Restate word for word all of the lines below, with each image left out.

==== Provided information

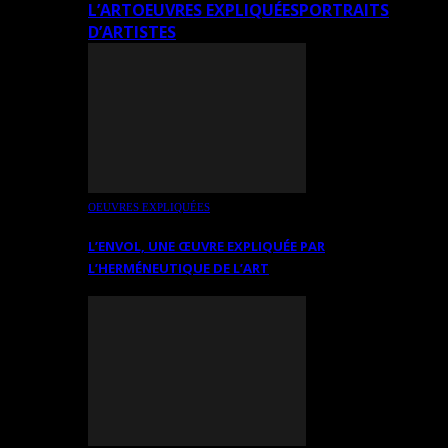
L’ART
OEUVRES EXPLIQUÉES
PORTRAITS
D’ARTISTES
OEUVRES EXPLIQUÉES
L’ENVOL, UNE ŒUVRE EXPLIQUÉE PAR
L’HERMÉNEUTIQUE DE L’ART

========

*Answer to the exercise:*
L’ART
OEUVRES EXPLIQUÉES
PORTRAITS
D’ARTISTES
OEUVRES EXPLIQUÉES
L’ENVOL, UNE ŒUVRE EXPLIQUÉE PAR
L’HERMÉNEUTIQUE DE L’ART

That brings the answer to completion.